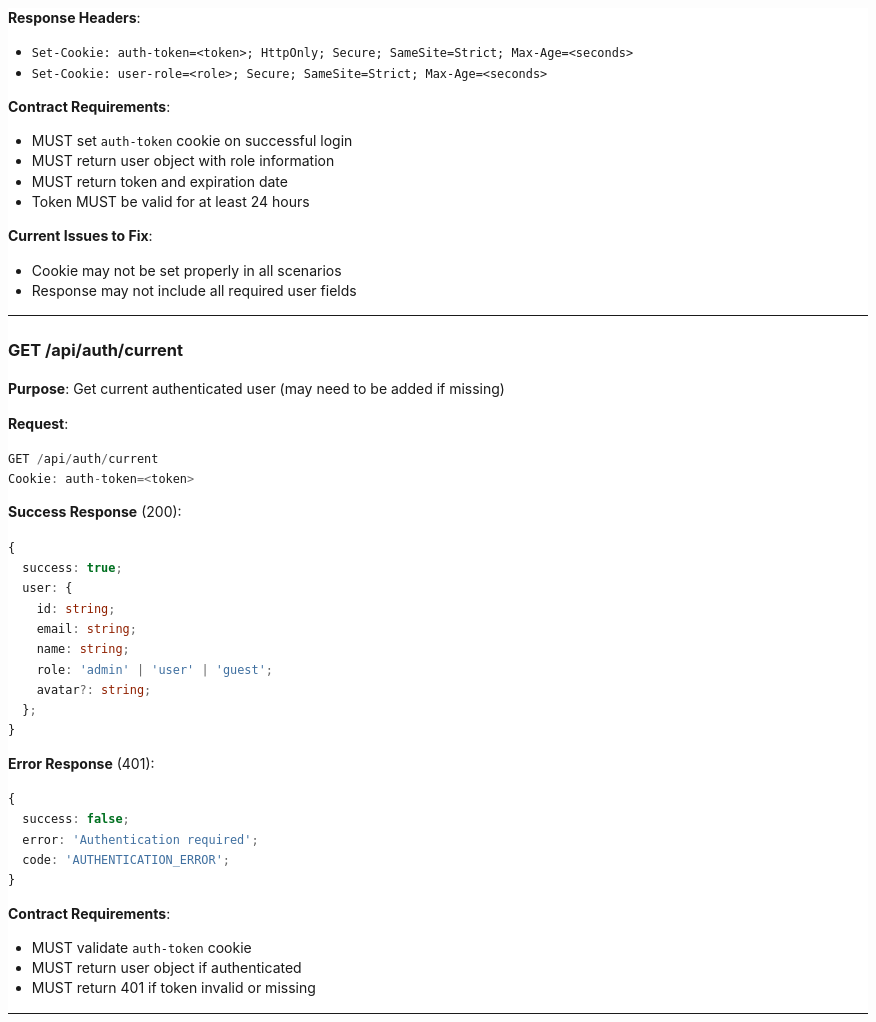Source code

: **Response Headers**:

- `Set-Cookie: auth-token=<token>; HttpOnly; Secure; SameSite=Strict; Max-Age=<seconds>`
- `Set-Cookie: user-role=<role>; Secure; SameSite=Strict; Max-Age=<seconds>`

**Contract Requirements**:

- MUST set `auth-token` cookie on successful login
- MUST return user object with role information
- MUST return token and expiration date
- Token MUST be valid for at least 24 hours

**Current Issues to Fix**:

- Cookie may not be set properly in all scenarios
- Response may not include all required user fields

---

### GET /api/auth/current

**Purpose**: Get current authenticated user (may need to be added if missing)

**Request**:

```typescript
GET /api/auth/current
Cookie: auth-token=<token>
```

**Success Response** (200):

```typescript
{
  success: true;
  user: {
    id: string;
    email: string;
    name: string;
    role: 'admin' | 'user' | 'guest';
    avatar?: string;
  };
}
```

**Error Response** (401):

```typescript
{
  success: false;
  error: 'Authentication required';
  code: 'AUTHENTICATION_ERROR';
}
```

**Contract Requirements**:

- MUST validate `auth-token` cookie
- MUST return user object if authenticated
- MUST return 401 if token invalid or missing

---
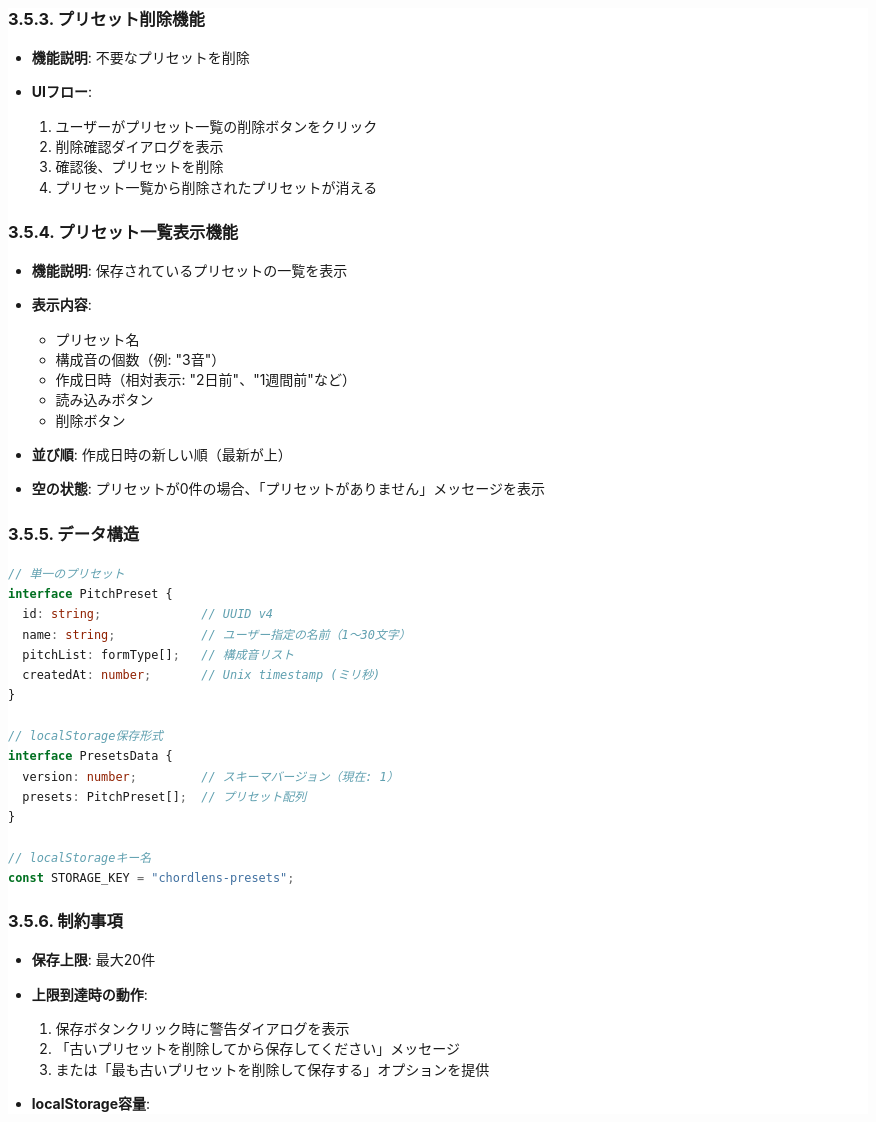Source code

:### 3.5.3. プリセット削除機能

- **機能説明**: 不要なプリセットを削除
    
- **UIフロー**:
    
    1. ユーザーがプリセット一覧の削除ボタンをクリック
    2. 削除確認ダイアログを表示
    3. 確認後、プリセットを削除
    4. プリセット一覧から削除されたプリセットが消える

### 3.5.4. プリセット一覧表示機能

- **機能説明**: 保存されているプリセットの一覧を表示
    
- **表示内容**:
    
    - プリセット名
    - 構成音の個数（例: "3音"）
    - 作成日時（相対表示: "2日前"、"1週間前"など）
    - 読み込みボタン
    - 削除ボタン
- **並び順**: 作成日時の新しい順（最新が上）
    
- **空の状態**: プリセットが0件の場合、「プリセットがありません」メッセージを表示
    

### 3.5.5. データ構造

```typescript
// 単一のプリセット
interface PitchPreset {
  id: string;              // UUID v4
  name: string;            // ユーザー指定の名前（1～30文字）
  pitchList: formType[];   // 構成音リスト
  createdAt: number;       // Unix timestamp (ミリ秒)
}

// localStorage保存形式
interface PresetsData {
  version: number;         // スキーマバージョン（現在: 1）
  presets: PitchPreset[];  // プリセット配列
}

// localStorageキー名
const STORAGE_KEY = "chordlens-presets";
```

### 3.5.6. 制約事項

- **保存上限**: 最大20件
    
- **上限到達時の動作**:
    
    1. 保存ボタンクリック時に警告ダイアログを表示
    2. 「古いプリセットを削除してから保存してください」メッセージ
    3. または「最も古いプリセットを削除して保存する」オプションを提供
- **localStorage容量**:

— Assignment —
Everything in the listing above is to be given again exactly, apart from the pictures.

— Final answer —
Source code

: **Response Headers**:

- `Set-Cookie: auth-token=<token>; HttpOnly; Secure; SameSite=Strict; Max-Age=<seconds>`
- `Set-Cookie: user-role=<role>; Secure; SameSite=Strict; Max-Age=<seconds>`

**Contract Requirements**:

- MUST set `auth-token` cookie on successful login
- MUST return user object with role information
- MUST return token and expiration date
- Token MUST be valid for at least 24 hours

**Current Issues to Fix**:

- Cookie may not be set properly in all scenarios
- Response may not include all required user fields

---

### GET /api/auth/current

**Purpose**: Get current authenticated user (may need to be added if missing)

**Request**:

```typescript
GET /api/auth/current
Cookie: auth-token=<token>
```

**Success Response** (200):

```typescript
{
  success: true;
  user: {
    id: string;
    email: string;
    name: string;
    role: 'admin' | 'user' | 'guest';
    avatar?: string;
  };
}
```

**Error Response** (401):

```typescript
{
  success: false;
  error: 'Authentication required';
  code: 'AUTHENTICATION_ERROR';
}
```

**Contract Requirements**:

- MUST validate `auth-token` cookie
- MUST return user object if authenticated
- MUST return 401 if token invalid or missing

---
Source code

:### 3.5.3. プリセット削除機能

- **機能説明**: 不要なプリセットを削除
    
- **UIフロー**:
    
    1. ユーザーがプリセット一覧の削除ボタンをクリック
    2. 削除確認ダイアログを表示
    3. 確認後、プリセットを削除
    4. プリセット一覧から削除されたプリセットが消える

### 3.5.4. プリセット一覧表示機能

- **機能説明**: 保存されているプリセットの一覧を表示
    
- **表示内容**:
    
    - プリセット名
    - 構成音の個数（例: "3音"）
    - 作成日時（相対表示: "2日前"、"1週間前"など）
    - 読み込みボタン
    - 削除ボタン
- **並び順**: 作成日時の新しい順（最新が上）
    
- **空の状態**: プリセットが0件の場合、「プリセットがありません」メッセージを表示
    

### 3.5.5. データ構造

```typescript
// 単一のプリセット
interface PitchPreset {
  id: string;              // UUID v4
  name: string;            // ユーザー指定の名前（1～30文字）
  pitchList: formType[];   // 構成音リスト
  createdAt: number;       // Unix timestamp (ミリ秒)
}

// localStorage保存形式
interface PresetsData {
  version: number;         // スキーマバージョン（現在: 1）
  presets: PitchPreset[];  // プリセット配列
}

// localStorageキー名
const STORAGE_KEY = "chordlens-presets";
```

### 3.5.6. 制約事項

- **保存上限**: 最大20件
    
- **上限到達時の動作**:
    
    1. 保存ボタンクリック時に警告ダイアログを表示
    2. 「古いプリセットを削除してから保存してください」メッセージ
    3. または「最も古いプリセットを削除して保存する」オプションを提供
- **localStorage容量**:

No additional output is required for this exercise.